Em “Corpse Flower”, Mike Patton explora a relação entre desejo, repulsa e o lado obscuro do apetite humano. A letra faz referência a pratos tradicionais preparados com partes consideradas "menos nobres" de animais, como andouillette, sanguinaccio e chitlins. Essas escolhas culinárias funcionam como uma provocação, questionando o que é considerado aceitável ou desejável no consumo e revelando o aspecto visceral do desejo.
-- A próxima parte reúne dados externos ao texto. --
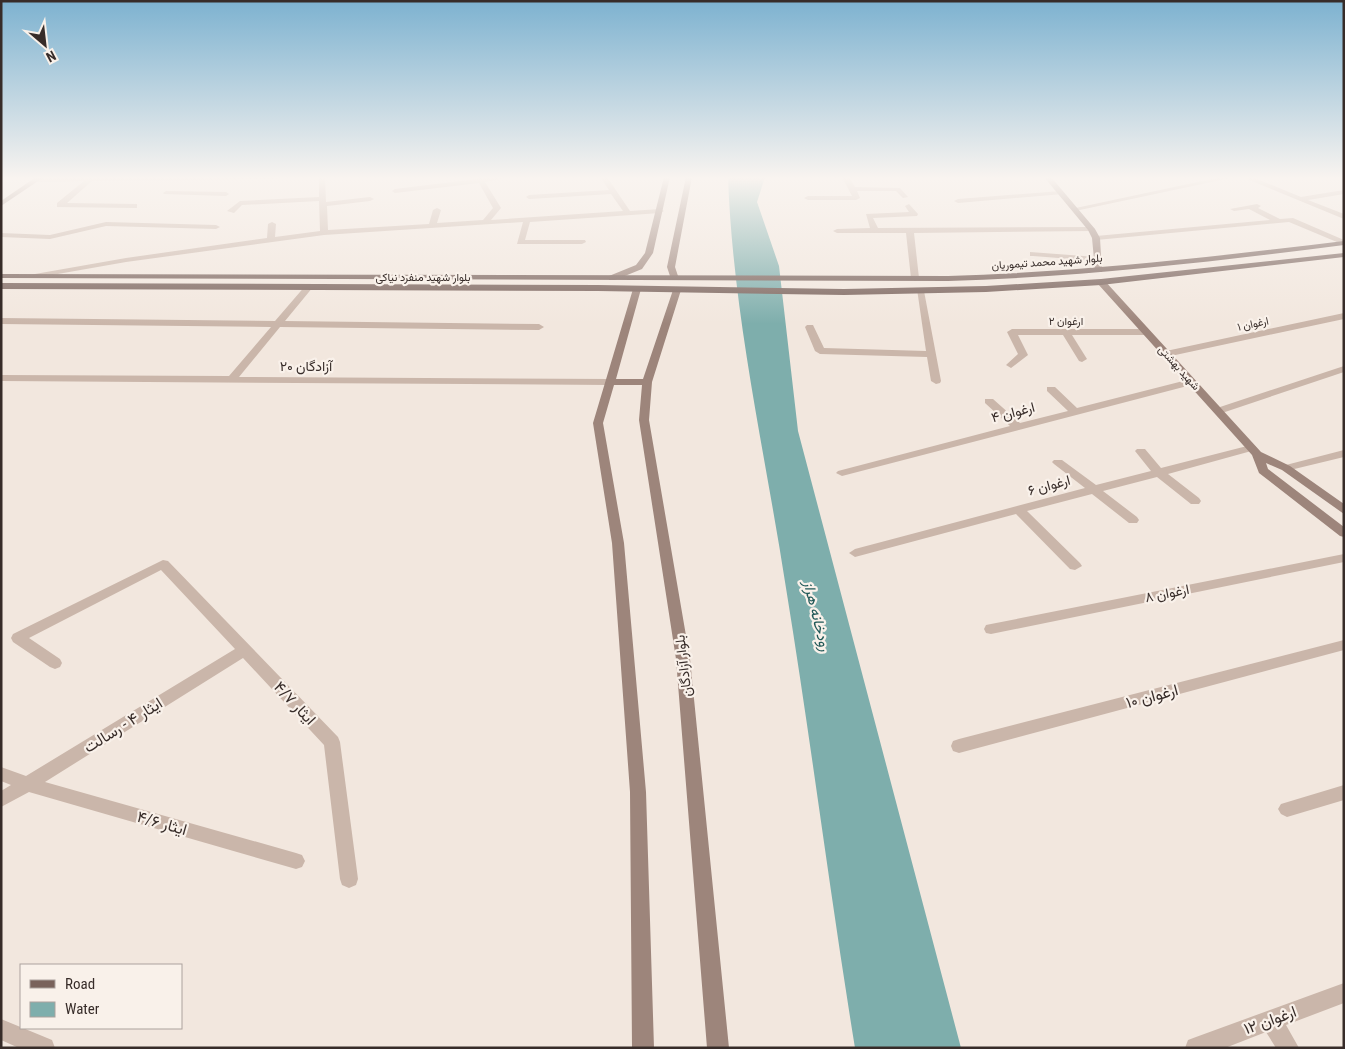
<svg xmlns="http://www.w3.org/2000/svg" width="1345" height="1049" font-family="'Roboto Condensed',Vazirmatn,sans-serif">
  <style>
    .water { fill: #7eaeac }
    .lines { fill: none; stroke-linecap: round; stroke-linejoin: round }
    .street { fill: #cab6aa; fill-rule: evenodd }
    .secondary { fill: #9d857b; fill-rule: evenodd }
    .primary { fill: #79625b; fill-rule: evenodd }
    .labels { text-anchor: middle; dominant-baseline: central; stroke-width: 4.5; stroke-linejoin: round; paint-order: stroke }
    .far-street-label { font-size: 11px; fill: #372c29; stroke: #f9f1ea }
    .street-label { font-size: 14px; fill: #372c29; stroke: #f9f1ea }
    .water-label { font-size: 15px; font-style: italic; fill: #205857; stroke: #f9f1ea }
    .near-street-label { font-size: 16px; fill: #372c29; stroke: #f9f1ea }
  </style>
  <rect width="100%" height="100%" fill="#f2e7de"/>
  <path class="water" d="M728 177H765L757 202 779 266 798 431 961 1048H855C830 895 811 741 786 588 765 452 733 316 728 177Z"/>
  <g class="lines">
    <g class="street">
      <path d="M95 177H281L278 179 92 181 67 203 137 204V208H134L57 207V203L84 181 38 182 35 180 38 178Z"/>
      <path d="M319 177H325L326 202 370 197 374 199 370 201 327 206 328 230 429 224 433 210 437 208 441 210 437 223 483 220 493 208 479 183 395 193 392 191 395 189 477 179 476 177H512L485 182 501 208 491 220 623 211 611 194 529 199 526 197 529 195 609 190 600 177H607L630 211 660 209 664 211 660 213 530 222 525 240H585L586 242 582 244H517L523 222 324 235 126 262 35 278 31 276 35 274 126 258 267 238 268 224 272 222 276 224 275 237 320 231 319 201 242 205 234 213 227 211 240 201 319 197Z"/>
      <path d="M842 177H849L855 187 900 188 908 197 903 198 896 191H857L860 198 856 200H808L804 198 808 196H852Z"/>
      <path d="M1221 177H1235L1075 211 1071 209Z"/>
      <path d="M1242 177H1252L1301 197 1344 190V194L1308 200 1344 214V219Z"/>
      <path d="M166 191 226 192 229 194 226 196 164 194 163 193Z"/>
      <path d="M1061 191 1063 192V194L958 203 954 201 958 199Z"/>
      <path d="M909 204 918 214 917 216 873 218 878 228 1091 227 1095 229 1091 231 914 233 919 278 915 281 911 278 906 233H837L833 231 837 229 870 228 866 214 909 212 905 206Z"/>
      <path d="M1257 204 1261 206 1258 208 1280 219 1293 218 1344 240V245L1289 222 1096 240 1092 238 1096 236 1270 220 1249 209 1234 211 1230 209Z"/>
      <path d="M106 222 216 225 220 227 216 229 106 226 50 239 1 237V233L50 235Z"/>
      <path d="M1030 252 1097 257 1101 259 1097 261 1033 256H1030Z"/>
      <path d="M309 284 313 287 285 321 539 324 544 327 539 330 280 327 239 377 610 379 615 382 610 385 1 381V375L229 376 271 327 1 324V318L275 321 306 285Z"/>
      <path d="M917 289 924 291 941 381 940 383 936 384 931 381 927 357 820 354 815 351 805 327 807 325H813L824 348 926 351Z"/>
      <path d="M1344 313V319L1166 357 1161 354 1166 351Z"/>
      <path d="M1012 329H1146L1151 332 1146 335H1072L1087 359 1082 362 1079 361 1063 335H1018L1028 355 1011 368 1006 365 1018 354 1007 332Z"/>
      <path d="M1344 366V372L1222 413 1218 414 1213 411 1214 409Z"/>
      <path d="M1191 379 1196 382 1195 384 842 476 836 473 838 471 1010 426 985 403V399H993L1020 423 1068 411 1047 391V387H1055L1077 408Z"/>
      <path d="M1251 445 1255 446 1257 448 1255 450 1168 474 1199 498 1201 501 1199 504H1191L1157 477 1103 491 1137 517 1139 520 1137 523H1129L1092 494 1027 511 1080 563 1082 566 1075 570 1070 569 1016 514 855 557 849 553 855 549 1085 488 1054 464 1052 462 1054 460H1062L1096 485 1151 471 1135 451 1137 449H1145L1161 468Z"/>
      <path d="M1344 450V457L1286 471 1280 468 1282 466Z"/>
      <path d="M1344 554V562L991 634 986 633 984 629 986 625 991 624Z"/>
      <path d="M163 560 168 561 338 737 340 742 358 879 356 885 349 888 342 885 340 879 324 745 243 658 45 782 296 853 302 855 305 861 302 867 296 869 29 792 1 807V791L11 785 1 781V767L26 776 235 649 161 570 29 638 60 659 62 663 60 667 55 669 50 667 13 642 11 638 13 634Z"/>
      <path d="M1344 640V650L959 753 953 751 951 746 953 741 959 739Z"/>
      <path d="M1344 785V800L1287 817 1281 814 1278 809 1281 804Z"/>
      <path d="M1344 983V1003L1286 1025 1299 1048H1276L1266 1032 1225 1048H1185L1188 1040 1196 1037Z"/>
      <path d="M1 1019 52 1040 55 1048H19L1 1040Z"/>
    </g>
    <g class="secondary">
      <path d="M36 177H44L1 206V201Z"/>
      <path d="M664 177H670L653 253 642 269 615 280H609V276L636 265 645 253Z"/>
      <path d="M686 177H692L675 267 678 276 674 278 670 276 667 267Z"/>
      <path d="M1044 177H1051L1095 229 1100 238 1102 272 1095 270 1092 238 1088 230Z"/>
      <path d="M1098 280H1104L1261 452 1290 466 1344 504V514L1282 470 1266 463 1268 469 1344 527V537L1340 536 1259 473 1252 455 1098 284Z"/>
      <path d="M637 286 641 289 616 379H643L673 290 677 287 681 290 652 382 649 420 690 659 729 1048H707L676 659 639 420 642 385H614L603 423 624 543 646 792 654 1048H632L630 792 612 543 593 423 633 289Z"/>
    </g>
    <g class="primary">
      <path d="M1344 241V245C1212 262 1081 277 948 281L1 278V274L948 276C1081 272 1212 257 1344 241Z"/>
      <path d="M1344 253V257L1101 285 986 292 844 295 598 291 1 289V283L598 285 844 289 986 286 1101 279Z"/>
    </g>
  </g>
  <linearGradient id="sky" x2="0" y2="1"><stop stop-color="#7db2d0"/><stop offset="0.55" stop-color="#f9f4f0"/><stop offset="1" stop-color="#f9f4f0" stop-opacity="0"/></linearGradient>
  <rect width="1345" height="324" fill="url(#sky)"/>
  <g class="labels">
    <g class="far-street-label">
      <text transform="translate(1047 262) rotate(-4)">بلوار شهید محمد تیموریان</text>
      <text x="423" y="277">بلوار شهید منفرد نیاکی</text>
      <text x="1066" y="321">ارغوان ۲</text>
      <text transform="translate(1253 324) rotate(-12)">ارغوان ۱</text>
      <text transform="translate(1179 368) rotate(48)">شهید بهشتی</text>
    </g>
    <g class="street-label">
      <text x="306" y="366">آزادگان ۲۰</text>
      <text transform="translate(1013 412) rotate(-15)">ارغوان ۴</text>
      <text transform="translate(1049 485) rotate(-15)">ارغوان ۶</text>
      <text transform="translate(1167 593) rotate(-11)">ارغوان ۸</text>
      <text transform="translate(683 666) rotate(-97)">بلوار آزادگان</text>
    </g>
    <g class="water-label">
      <text transform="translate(817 616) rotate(76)">رودخانه هراز</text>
    </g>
    <g class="near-street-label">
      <text transform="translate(1152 696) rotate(-15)">ارغوان ۱۰</text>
      <text transform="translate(295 703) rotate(47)">ایثار ۴/۷</text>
      <text transform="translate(123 725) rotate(-32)">ایثار ۴ - رسالت</text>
      <text transform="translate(162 823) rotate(16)">ایثار ۴/۶</text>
      <text transform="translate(1270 1020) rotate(-20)">ارغوان ۱۲</text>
    </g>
  </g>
  <rect width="1345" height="1049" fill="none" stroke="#372c29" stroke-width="5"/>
  <rect x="20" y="964" width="162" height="65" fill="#f9f1ea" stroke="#aba29d"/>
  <rect x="30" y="980" width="25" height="8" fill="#79625b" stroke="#aba29d"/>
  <text x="65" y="989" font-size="15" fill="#372c29">Road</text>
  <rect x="30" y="1002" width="25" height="15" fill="#7eaeac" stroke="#aba29d"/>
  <text x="65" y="1014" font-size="15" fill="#372c29">Water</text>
  <g transform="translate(45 45) rotate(152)" stroke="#f9f1ea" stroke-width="4" paint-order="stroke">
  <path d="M0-4L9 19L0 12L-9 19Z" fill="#372c29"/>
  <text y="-8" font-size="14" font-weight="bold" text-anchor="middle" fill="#372c29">N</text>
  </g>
</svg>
A menção à "Corpse Flower", flor conhecida pelo cheiro forte de carne podre, reforça a dualidade central da música: atração e repulsa, beleza e decadência. O refrão “Feed me” (“Me alimente”) surge como um pedido instintivo, misturando sensualidade e fome. Versos como “Soft petals / Rotten flesh / Sweet, sick perfume” (“Pétalas macias / Carne podre / Perfume doce e doentio”) deixam claro o contraste entre o que seduz e o que causa repulsa. A citação a Coco Chanel, símbolo de elegância, inserida entre imagens de “carnivorous hell” (“inferno carnívoro”) e pratos de carne, ironiza o luxo e sugere que até o requinte pode esconder algo decadente. A colaboração entre Mike Patton e Jean-Claude Vannier, marcada pela teatralidade e mistura de estilos, intensifica o tom sombrio e irônico, tornando “Corpse Flower” uma reflexão provocativa sobre os prazeres e excessos do desejo humano.
O significado desta letra foi gerado automaticamente.